→ To-do item a
Repeat the rows from the line containing "Is the value of Carvykti" through the line containing "What is the approximate", inclusive.
Segment Start: Given text
Let $X_1, \ldots, X_d$ be $d$ independent Gaussian $N(0,1)$ random variables, and let $$Y=\frac{1}{\| X \|} (X_1, \ldots ,X_d)$$ Clearly $Y$ lies on the surface of the sphere $S^{d-1}$.
Let the vector $Z \in \mathbb{R}^k$ be the projection of $Y$ onto its first $k$ coordinates, and let $L = \| Z \|^2$.
Clearly the expected squared length of $Z$ is $\mu = E[L] = \dfrac{k}{d}$.
Question:
(1) Why $E[L] = \dfrac{k}{d}$?
(2) Does any of the information above imply $X_1^2 + X_2^2 + \cdots + X_d^2=1$?
Remark: The above paragraph is obtained from this paper.
PS: For the moment I've struck out what I wrote below, however some trivial modifications should fix it. You wrote ${}\in\mathbb R^k$. When I see the word "projection" I normally think of what I wrote below, and I believe that's how the word is most frequently used in linear algebra and geometry.
Here is the projection: $$ (Y_1,\ldots,Y_k,Y_{k+1},\ldots, Y_d) \mapsto (Y_1,\ldots,Y_k,0,\ldots, 0) = Z. $$ Then we have $$ Z^2 = Y_1^2+\cdots+Y_k^2 + \underbrace{0^2 + \cdots + 0^2}_\text{all 0s}. $$ $$ \operatorname{E}(\|Z\|^2) = \operatorname{E}(Y_1^2)+\cdots+\operatorname{E}(Y_k^2) = k\operatorname{E}(Y_1^2). \tag 1 $$ And $$ d\operatorname{E}(Y_1^2) = \operatorname{E}(Y_1^2)+\cdots+\operatorname{E}(Y_d^2) = \operatorname{E}(Y_1^2+\cdots+Y_d^2) = \operatorname{E}(1) = 1 $$ So $\operatorname{E}(Y_1^2) = \dfrac 1 d$, and so by $(1)$, $$ \operatorname{E}(\|Z\|^2) = \frac k d. $$
Segment End: Given text
Segment Start: Data in this exercise
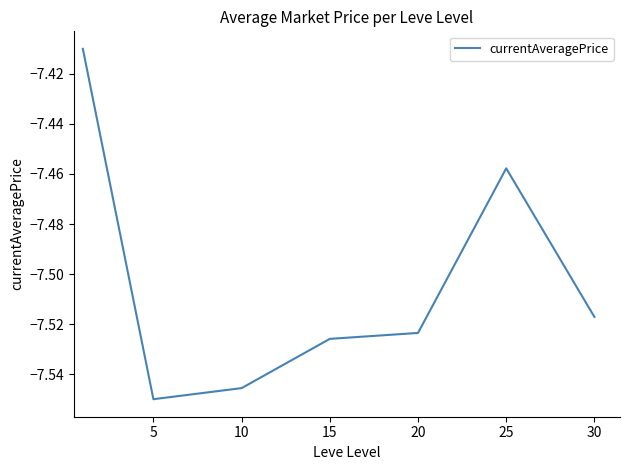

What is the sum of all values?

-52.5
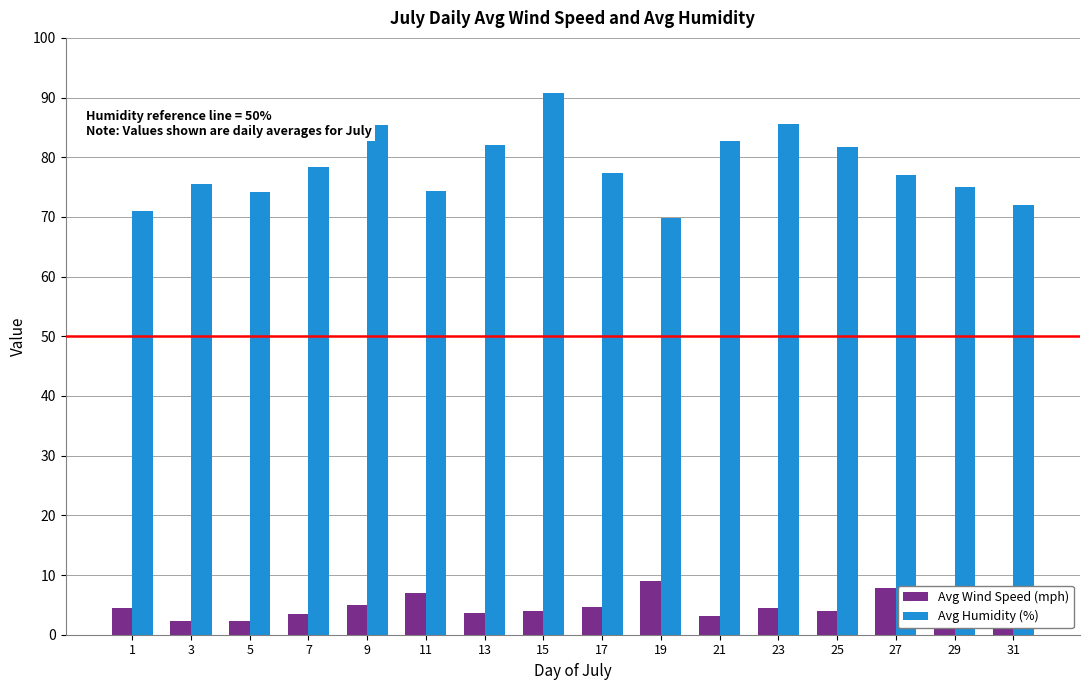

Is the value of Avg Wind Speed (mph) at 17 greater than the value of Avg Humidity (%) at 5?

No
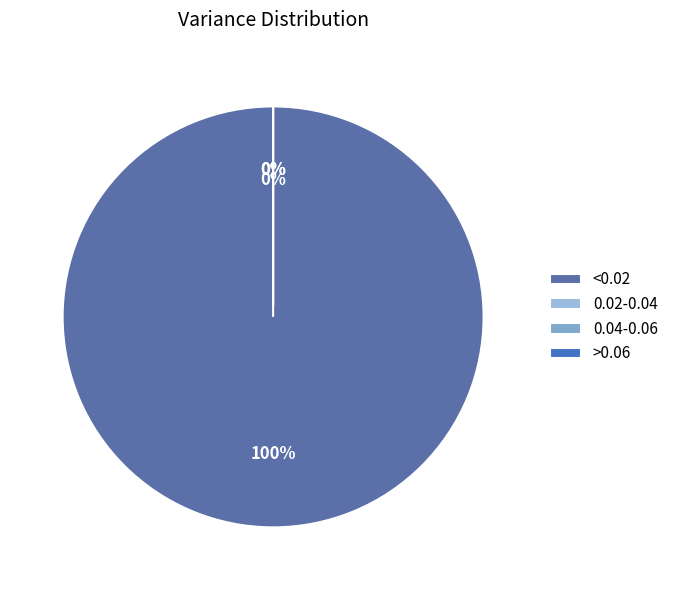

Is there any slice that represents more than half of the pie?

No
Segment End: Data in this exercise
Segment Start: Data in this exercise
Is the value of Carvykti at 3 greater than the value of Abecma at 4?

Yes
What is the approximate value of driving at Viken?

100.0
Segment End: Data in this exercise
Segment Start: Data in this exercise
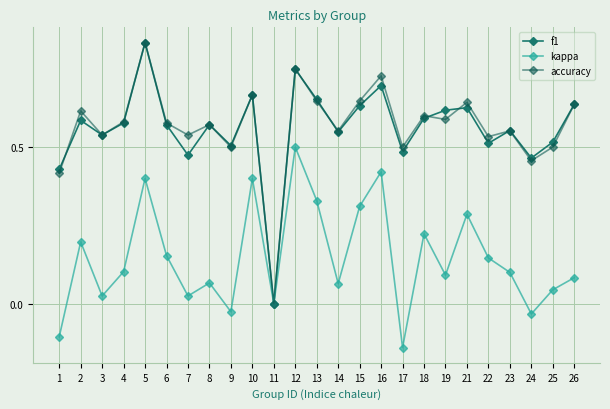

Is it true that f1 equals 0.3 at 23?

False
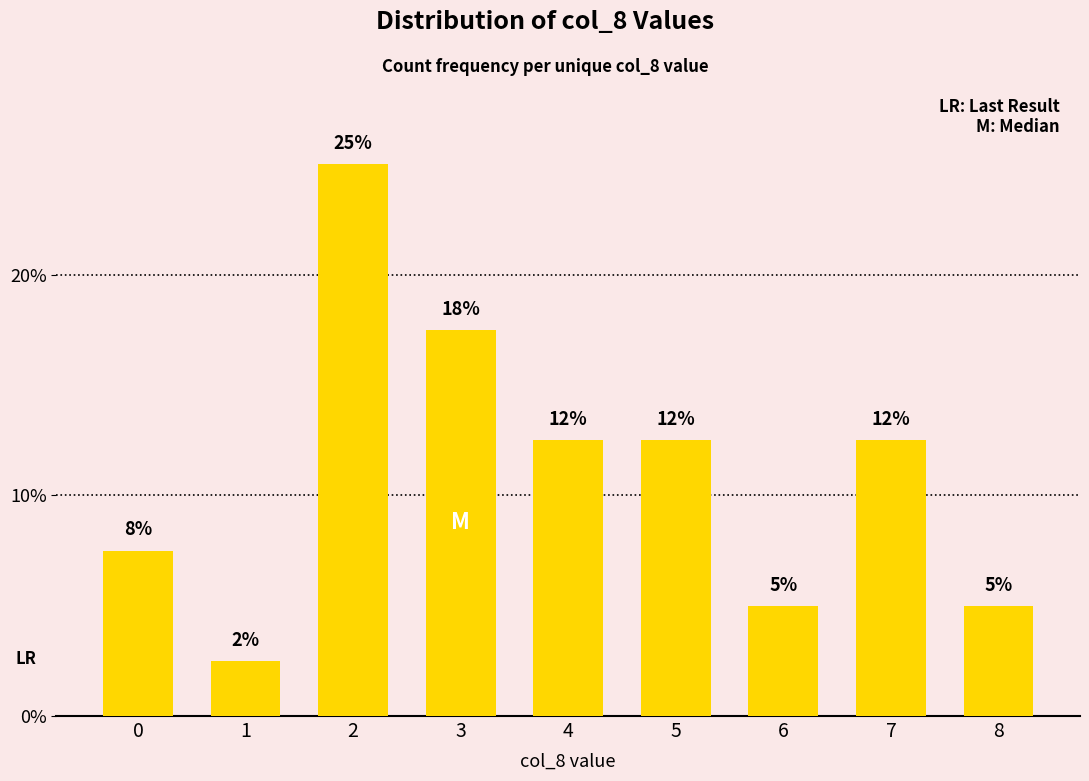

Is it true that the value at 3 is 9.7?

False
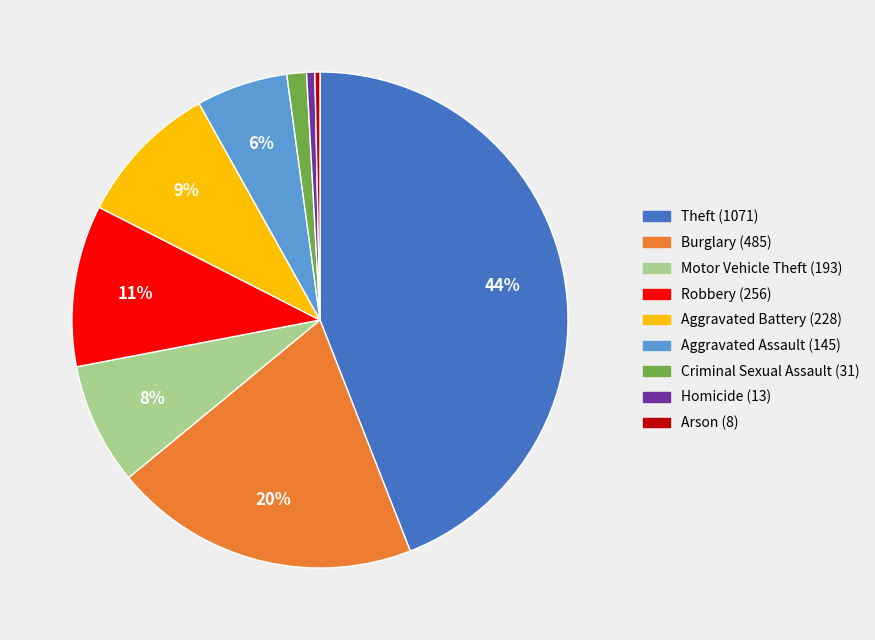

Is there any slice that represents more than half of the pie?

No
Segment End: Data in this exercise
→ To-do item b
In the thread on the projected unit vector, rewrite the passage between "Let $X_1, \ldots, X_d$" and "let $L = \| Z \|^2$.", inclusive, with "Gaussian" replaced by "normal".

→ Written reply a
Is the value of Carvykti at 3 greater than the value of Abecma at 4?

Yes
What is the approximate value of driving at Viken?

→ Written reply b
Let $X_1, \ldots, X_d$ be $d$ independent normal $N(0,1)$ random variables, and let $$Y=\frac{1}{\| X \|} (X_1, \ldots ,X_d)$$ Clearly $Y$ lies on the surface of the sphere $S^{d-1}$.
Let the vector $Z \in \mathbb{R}^k$ be the projection of $Y$ onto its first $k$ coordinates, and let $L = \| Z \|^2$.